Since homering the first three games of the season, Ian Kinsler's batting average dipped as low as .170 before rising to .250 after a 4-4 game against the Angels. In the course of his current 5 game hitting streak, Kinsler has bumped his batting average 41 points. The question is whether Kinsler's performance was reflected by his early season statistical struggles or by his recent stellar performance.
When looking into some of the lesser referenced stats, Kinsler is having one of his "best" seasons. His walk percentage is at a career high; his strikeout percentage is at a career low; his power, as reflected by the stat "isolated power", is a career high; and his percentage of swings and misses is not only a career low, but is also tied for second best in all of baseball this season.
The obvious question is: why do Kinsler's mainstream stats, and his batting average in particular, not reflect the season his "sabermetric" stats indicate he's having? The answer can be found by evaluating Kinsler’s batting average on balls in play (“BABIP”). BABIP measures batting average exclusive of homeruns, strikeouts and sacrifices. BABIP can vary wildly and is also greatly affected by luck, especially in small sample sizes.
Several different statistical measures have been developed to “predict” a player’s BABIP. Put another way, these measures attempt to isolate the “luck” factor contained within BABIP. Two of these predictors are the line drive percentage method ("LD% method") and "Studes" method, both developed by Dave Studeman.
The LD% method is the simplest of the BABIP predictors. All that is required to predict BABIP with this method is adding .120 to a player’s line drive percentage. This method is based off the maxim that line drives become hits more often than other batted balls. Accordingly, a player who hits a high percentage of line drives will have a similarly high BABIP.
The Studes method is based on similar principles but it also seeks to include a player's propensity for flyballs, groundballs and strikeouts into the equation. While the strikeout rate does not have a direct link to BABIP, it does provide some additional corollary input to the equation.
For 2011, Ian Kinsler has a BABIP of .250. Based on the LD% method, Kinsler’s BABIP should be .289, which would equal Kinsler's career BABIP number. Based on the Studes method, Kinsler's BABIP should be .270. According to these prediction methods, bad luck may have lowered Kinsler’s BABIP at this point in the season by between 20 and 40 points.

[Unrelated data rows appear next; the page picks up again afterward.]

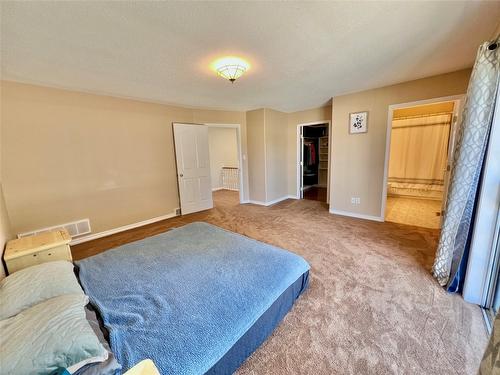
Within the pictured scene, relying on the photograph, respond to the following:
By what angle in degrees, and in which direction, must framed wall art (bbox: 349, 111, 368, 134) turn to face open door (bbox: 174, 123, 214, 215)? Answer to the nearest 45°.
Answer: approximately 90° to its right

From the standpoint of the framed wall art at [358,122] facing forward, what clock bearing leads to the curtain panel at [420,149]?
The curtain panel is roughly at 7 o'clock from the framed wall art.

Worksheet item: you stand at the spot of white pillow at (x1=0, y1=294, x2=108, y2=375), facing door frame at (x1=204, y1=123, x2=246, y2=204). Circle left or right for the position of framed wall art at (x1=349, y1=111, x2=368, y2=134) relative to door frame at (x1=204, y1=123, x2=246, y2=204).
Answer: right

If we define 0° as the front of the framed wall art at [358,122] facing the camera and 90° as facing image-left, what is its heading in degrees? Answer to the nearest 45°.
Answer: approximately 0°

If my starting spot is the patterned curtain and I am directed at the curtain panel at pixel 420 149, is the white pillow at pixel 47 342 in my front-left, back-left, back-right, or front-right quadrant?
back-left

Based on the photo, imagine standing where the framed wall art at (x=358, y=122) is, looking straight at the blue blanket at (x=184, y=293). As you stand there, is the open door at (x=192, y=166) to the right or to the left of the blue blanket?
right

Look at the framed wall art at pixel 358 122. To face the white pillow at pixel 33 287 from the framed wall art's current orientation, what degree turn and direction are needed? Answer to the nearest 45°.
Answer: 0° — it already faces it

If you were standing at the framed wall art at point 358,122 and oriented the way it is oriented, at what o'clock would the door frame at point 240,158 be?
The door frame is roughly at 3 o'clock from the framed wall art.

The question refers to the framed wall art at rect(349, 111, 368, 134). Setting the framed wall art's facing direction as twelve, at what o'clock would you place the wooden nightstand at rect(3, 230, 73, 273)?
The wooden nightstand is roughly at 1 o'clock from the framed wall art.

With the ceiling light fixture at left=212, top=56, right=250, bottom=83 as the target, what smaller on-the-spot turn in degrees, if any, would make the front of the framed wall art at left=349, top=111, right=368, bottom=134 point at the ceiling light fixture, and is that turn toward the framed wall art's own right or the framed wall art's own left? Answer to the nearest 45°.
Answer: approximately 45° to the framed wall art's own right

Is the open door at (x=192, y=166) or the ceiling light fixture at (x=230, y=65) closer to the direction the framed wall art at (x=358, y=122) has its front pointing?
the ceiling light fixture
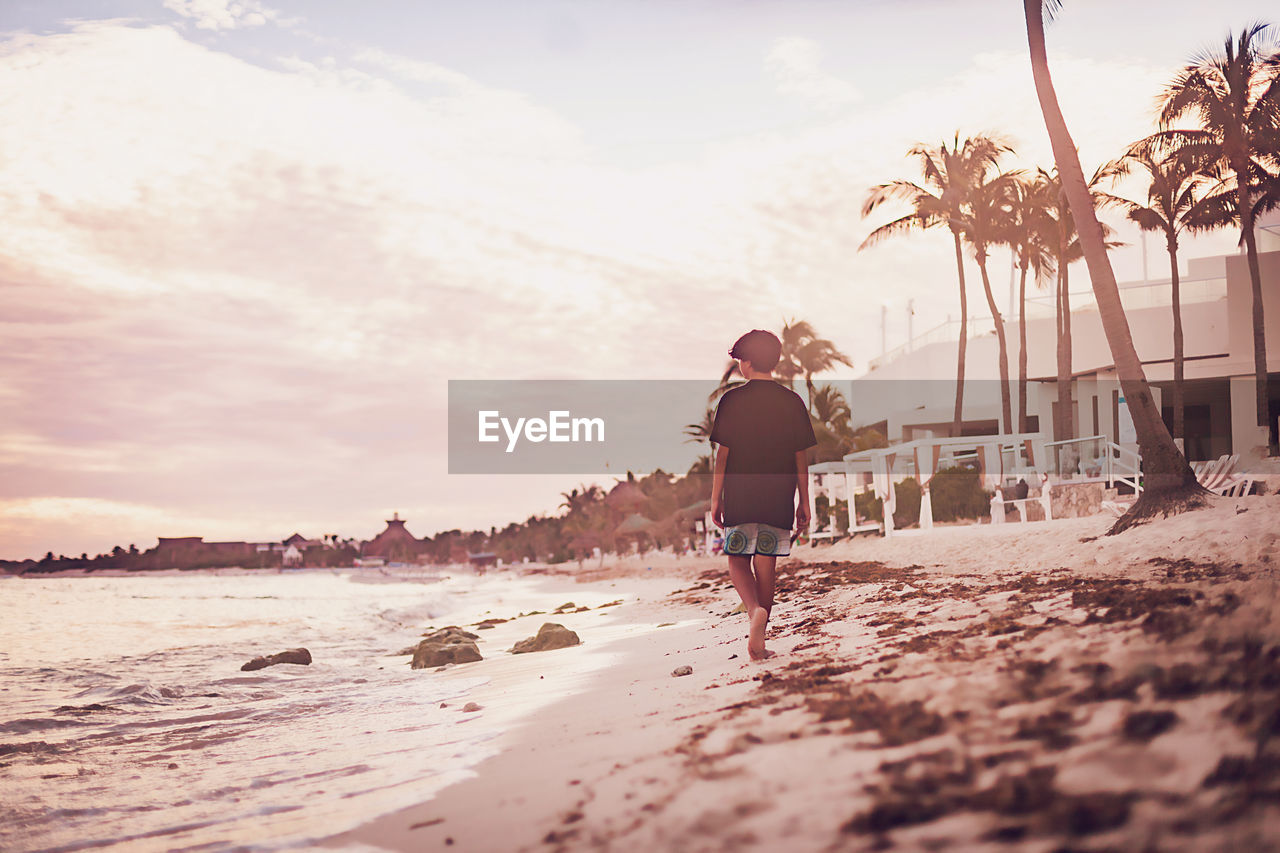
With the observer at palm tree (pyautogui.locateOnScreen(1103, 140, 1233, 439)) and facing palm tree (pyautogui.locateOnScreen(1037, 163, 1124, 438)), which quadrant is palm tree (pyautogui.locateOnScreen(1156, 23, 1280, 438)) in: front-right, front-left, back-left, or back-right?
back-left

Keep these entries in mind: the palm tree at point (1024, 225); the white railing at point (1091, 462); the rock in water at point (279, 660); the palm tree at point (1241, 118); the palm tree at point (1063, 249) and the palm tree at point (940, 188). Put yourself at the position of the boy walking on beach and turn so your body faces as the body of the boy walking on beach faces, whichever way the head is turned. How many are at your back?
0

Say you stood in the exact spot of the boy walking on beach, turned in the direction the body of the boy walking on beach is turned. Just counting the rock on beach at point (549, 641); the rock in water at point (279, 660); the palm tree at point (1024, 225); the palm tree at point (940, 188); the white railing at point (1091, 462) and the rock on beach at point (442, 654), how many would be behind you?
0

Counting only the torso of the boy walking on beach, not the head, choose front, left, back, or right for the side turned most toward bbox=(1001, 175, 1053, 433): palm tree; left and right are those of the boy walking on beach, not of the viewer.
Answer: front

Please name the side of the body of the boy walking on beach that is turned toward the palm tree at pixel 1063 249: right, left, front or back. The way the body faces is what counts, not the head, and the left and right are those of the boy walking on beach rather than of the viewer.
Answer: front

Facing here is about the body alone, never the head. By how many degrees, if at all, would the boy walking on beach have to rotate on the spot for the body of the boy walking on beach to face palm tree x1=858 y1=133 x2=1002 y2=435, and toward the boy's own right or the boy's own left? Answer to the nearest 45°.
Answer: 0° — they already face it

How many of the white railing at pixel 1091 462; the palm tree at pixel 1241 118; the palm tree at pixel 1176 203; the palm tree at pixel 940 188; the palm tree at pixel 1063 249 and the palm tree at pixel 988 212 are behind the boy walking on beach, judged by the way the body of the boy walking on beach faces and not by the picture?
0

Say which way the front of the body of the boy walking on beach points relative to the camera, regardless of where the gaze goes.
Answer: away from the camera

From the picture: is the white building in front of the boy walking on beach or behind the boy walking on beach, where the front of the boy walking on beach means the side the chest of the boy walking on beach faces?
in front
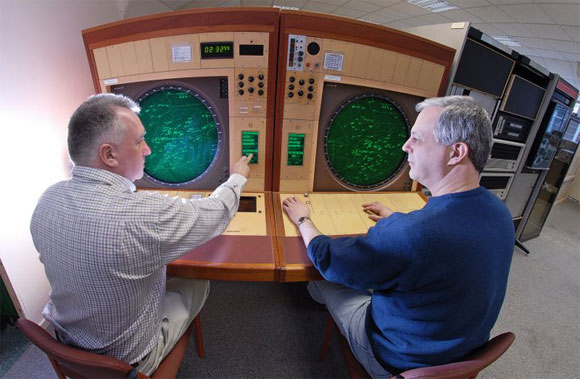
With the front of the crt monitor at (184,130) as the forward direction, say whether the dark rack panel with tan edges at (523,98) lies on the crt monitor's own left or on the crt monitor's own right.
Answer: on the crt monitor's own left

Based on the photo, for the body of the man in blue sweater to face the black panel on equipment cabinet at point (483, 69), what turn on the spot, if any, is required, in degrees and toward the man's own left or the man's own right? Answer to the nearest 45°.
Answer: approximately 45° to the man's own right

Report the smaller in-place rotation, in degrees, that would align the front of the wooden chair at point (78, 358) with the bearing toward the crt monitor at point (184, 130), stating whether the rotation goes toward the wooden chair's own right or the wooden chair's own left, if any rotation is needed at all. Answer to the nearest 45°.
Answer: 0° — it already faces it

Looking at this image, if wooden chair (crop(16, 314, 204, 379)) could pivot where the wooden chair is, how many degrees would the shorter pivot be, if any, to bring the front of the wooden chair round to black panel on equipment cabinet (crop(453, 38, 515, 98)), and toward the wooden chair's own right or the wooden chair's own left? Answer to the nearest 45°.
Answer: approximately 45° to the wooden chair's own right

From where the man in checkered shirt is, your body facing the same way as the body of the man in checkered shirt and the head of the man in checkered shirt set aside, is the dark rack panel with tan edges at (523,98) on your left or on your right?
on your right

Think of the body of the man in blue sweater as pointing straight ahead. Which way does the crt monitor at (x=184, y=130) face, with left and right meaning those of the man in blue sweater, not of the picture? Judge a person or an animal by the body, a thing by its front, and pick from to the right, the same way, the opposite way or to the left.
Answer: the opposite way

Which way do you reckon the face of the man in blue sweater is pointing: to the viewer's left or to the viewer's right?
to the viewer's left

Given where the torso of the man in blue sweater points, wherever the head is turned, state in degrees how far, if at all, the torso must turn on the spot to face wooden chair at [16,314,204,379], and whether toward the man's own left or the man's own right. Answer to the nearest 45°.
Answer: approximately 90° to the man's own left

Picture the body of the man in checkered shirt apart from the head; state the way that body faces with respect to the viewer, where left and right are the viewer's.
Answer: facing away from the viewer and to the right of the viewer

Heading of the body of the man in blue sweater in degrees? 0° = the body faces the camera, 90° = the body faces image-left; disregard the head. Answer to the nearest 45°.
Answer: approximately 135°

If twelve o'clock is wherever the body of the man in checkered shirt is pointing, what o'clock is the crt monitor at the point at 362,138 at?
The crt monitor is roughly at 1 o'clock from the man in checkered shirt.

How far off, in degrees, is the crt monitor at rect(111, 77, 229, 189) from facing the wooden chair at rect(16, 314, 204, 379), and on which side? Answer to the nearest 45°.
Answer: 0° — it already faces it

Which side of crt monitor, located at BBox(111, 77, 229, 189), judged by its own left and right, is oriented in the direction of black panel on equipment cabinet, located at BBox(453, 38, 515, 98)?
left

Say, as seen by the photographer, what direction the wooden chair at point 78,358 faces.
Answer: facing away from the viewer and to the right of the viewer
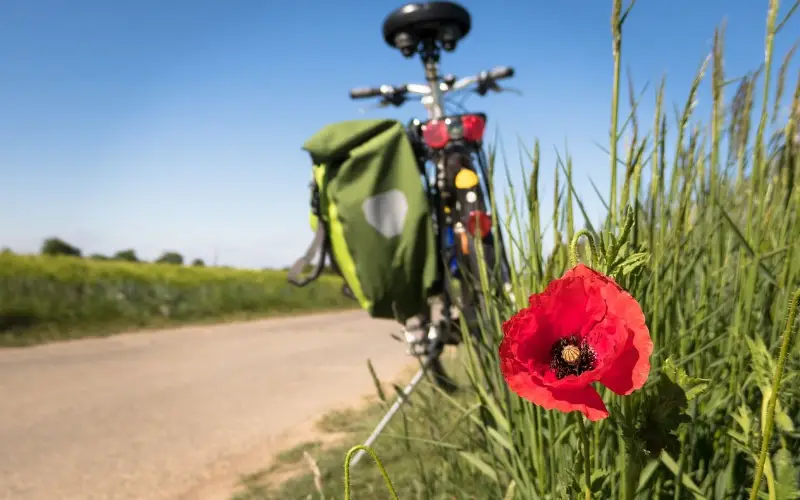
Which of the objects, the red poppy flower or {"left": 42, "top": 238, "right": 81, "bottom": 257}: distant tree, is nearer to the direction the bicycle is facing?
the distant tree

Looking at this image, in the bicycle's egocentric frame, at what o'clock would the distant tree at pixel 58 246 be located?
The distant tree is roughly at 11 o'clock from the bicycle.

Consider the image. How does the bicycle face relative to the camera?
away from the camera

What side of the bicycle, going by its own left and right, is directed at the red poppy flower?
back
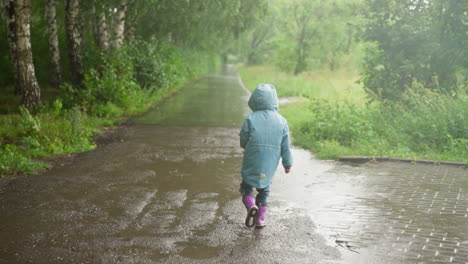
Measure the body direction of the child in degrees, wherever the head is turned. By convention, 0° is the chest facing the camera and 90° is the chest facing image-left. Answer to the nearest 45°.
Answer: approximately 180°

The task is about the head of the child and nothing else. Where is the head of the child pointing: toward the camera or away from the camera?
away from the camera
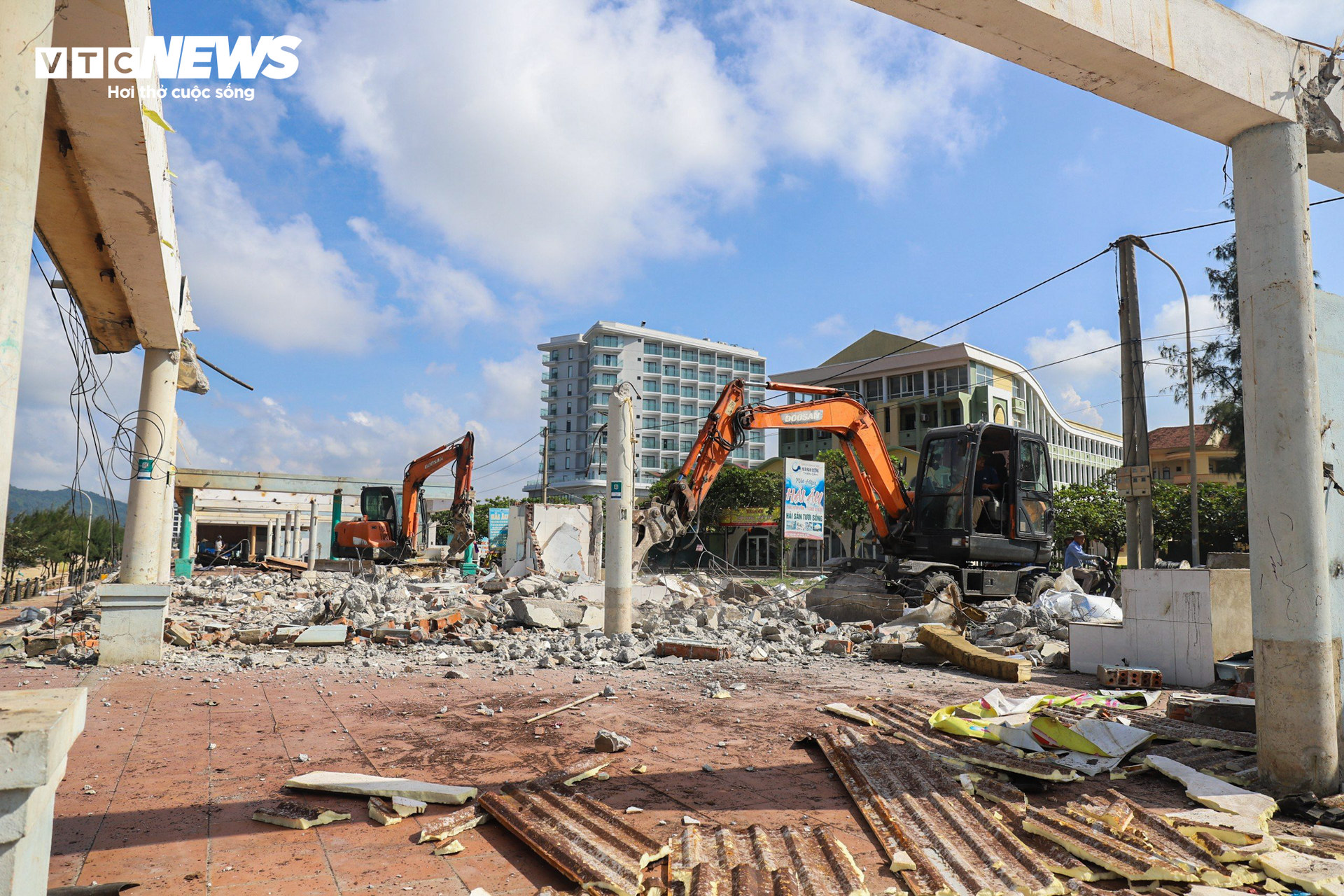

If Kinsler’s BABIP was .280, the average between the two predicted values, his current batting average would be .297; his current on base percentage would be .386; and his current slugging percentage would be .499, assuming all the "added hits were only singles. The resulting .885 OPS would rank second among major league second baseman. The fortunate thing for Mr. Kinsler, and for the Rangers, is that the luck element of BABIP tends to even out over a season. The most recent five game stretch might be the first signs that Kinsler’s season will, in fact, be among his career best.